Homer Lane ist ein Sozialreformer und ein Pädagoge, welcher vor allem durch sein Wirken in einem Heim namens "Little Commonwealth" bekannt wurde. In dem Heim, welches von 1913 bis 1918 bestand, war es ihm möglich, seine therapeutischen Ideen an Kindern und Jugendlichen auszuprobieren. Bei diesen handelte es sich entweder um Waisen oder um Kinder, die Bewährungsmaßnahmen ableisten mussten. Andere wurden von ihren Eltern dorthin geschickt, da diese nicht mit den Kindern zurechtkamen. Seine reformative Idee beinhaltete das "Self-Government": Die Kinder sollten selber über Regeln entscheiden. Dafür gab es wöchentliche Zusammenkünfte, in denen auch demokratische Organe wie Richter oder Schatzmeister gewählt wurden. Dieses Grundmuster wurde von seinen therapeutischen Methoden durchzogen, wenn auch nur im Hintergrund: Er griff, wenn auch nur selten, hauptsächlich in Form paradoxer Sanktionen ein. Dies meint, dass er beispielsweise Täter nicht bestrafte, sondern im Gegenteil noch belohnte. Ein Beispiel dafür ist, dass er einen Jungen, nachdem er Geschirr zertrümmert hatte, noch dazu aufforderte, seine Uhr zu zerschlagen. Eine weitere "Bestrafung" für einen Täter war beispielsweise ein Urlaub, für dessen Kosten die Gemeinschaft aufkam.

Lanes Ansätze inspirierten Neill maßgeblich. Viele der Begriffe und Methoden, wie die paradoxen Sanktionen und das Self-Government sind auf den Pädagogen zurückzuführen. Die Ansichten Neills wurden häufig kritisiert: Sein Glaube, das Kind habe das "Gute" in sich und entfalte sich am besten, wenn es von einer Autoritätsperson unbeeinflusst bleibt, gelte als naiv. Auch die Signifikanz, die er der Sexualität des Kindes zuordnete, sei beispielsweise laut des Psychoanalytikers Erich Fromm überschätzt. Ein weiterer Kritikpunkt war, dass man keinen Kontakt mit der "realen Welt" habe: Im Laufe des Lebens ist es normal, dass jeder einmal Dinge tun muss, die ihn nicht interessieren oder die er langweilig findet. Diesen Tätigkeiten könne man beispielsweise oftmals nicht ausweichen, wenn es darum geht, dass man damit seinen Lebensunterhalt verdienen muss. Kinder der Summerhill-School könnten entsprechend große Schwierigkeiten haben, sich einzugliedern.

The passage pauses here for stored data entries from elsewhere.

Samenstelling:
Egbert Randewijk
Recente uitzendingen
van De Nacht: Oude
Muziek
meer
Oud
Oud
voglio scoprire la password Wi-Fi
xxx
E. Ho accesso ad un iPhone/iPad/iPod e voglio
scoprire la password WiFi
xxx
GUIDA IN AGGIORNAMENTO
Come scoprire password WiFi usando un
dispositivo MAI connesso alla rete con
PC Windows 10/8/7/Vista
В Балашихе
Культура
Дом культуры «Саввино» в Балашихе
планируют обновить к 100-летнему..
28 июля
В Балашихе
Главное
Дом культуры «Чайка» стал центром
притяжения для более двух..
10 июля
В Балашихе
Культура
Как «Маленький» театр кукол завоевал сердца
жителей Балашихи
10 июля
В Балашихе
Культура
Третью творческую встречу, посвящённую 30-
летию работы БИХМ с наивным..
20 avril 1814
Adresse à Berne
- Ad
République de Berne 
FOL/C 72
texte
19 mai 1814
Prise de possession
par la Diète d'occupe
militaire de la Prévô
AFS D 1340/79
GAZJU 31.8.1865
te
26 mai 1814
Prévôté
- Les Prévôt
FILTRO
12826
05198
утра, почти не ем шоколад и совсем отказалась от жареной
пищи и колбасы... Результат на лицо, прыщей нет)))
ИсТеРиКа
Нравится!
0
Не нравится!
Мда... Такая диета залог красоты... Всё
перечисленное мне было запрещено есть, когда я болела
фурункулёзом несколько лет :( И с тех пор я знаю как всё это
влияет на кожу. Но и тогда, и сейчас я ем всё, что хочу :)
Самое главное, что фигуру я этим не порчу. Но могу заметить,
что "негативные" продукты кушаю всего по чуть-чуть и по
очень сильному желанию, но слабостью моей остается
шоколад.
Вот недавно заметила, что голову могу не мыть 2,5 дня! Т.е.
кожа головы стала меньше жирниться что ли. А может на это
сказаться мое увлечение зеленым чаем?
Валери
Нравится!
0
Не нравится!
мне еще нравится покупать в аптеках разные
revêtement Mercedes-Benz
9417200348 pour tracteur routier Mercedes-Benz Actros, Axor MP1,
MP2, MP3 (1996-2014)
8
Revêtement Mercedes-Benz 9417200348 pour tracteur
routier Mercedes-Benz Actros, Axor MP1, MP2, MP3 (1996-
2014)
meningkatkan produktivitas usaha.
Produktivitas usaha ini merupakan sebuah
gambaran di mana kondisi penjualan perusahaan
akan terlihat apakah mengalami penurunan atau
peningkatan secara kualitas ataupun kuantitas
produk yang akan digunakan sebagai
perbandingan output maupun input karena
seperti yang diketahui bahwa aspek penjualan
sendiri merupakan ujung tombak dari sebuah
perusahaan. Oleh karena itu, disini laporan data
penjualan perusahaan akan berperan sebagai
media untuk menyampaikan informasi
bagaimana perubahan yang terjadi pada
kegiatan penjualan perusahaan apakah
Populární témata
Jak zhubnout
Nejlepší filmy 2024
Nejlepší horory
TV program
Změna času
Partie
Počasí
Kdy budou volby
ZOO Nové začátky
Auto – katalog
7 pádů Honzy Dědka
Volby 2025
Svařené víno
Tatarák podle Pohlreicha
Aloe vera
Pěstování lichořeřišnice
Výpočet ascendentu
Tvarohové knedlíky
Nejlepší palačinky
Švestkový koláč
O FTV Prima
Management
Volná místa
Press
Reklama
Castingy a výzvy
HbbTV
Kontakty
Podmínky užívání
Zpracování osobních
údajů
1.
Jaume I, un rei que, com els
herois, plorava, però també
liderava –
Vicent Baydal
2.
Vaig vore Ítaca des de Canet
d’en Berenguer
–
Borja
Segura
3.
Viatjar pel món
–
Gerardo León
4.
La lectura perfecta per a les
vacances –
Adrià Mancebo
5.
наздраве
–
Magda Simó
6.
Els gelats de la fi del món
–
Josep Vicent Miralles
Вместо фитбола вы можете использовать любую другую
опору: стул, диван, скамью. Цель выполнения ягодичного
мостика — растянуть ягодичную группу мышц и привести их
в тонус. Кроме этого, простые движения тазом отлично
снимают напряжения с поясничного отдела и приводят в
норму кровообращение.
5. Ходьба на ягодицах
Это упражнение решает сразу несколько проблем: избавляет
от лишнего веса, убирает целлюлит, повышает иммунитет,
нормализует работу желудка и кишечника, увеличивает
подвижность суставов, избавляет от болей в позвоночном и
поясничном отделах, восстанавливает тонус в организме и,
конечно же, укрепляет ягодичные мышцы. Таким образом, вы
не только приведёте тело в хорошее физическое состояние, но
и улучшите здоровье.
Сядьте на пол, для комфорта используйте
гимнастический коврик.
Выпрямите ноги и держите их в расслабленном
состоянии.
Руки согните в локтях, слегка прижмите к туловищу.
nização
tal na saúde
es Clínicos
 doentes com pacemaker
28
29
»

Grundsätzlich sind in dem Terminus "Reformpädagogik" jegliche Ideen und Ansätze, die zu einem Wandel beziehungsweise eine Reform in den Bereichen Schule, Unterricht oder Erziehung anstreben, eingeschlossen. Neills Ansätze inspirierten die Pädagogik grundlegend. Einen signifikanten Einfluss hatten seine Ansätze vor allem in Bezug auf eine demokratische Kindererziehung. Er wird häufig auch als "Gründer der antiautoritären Erziehung" betrachtet.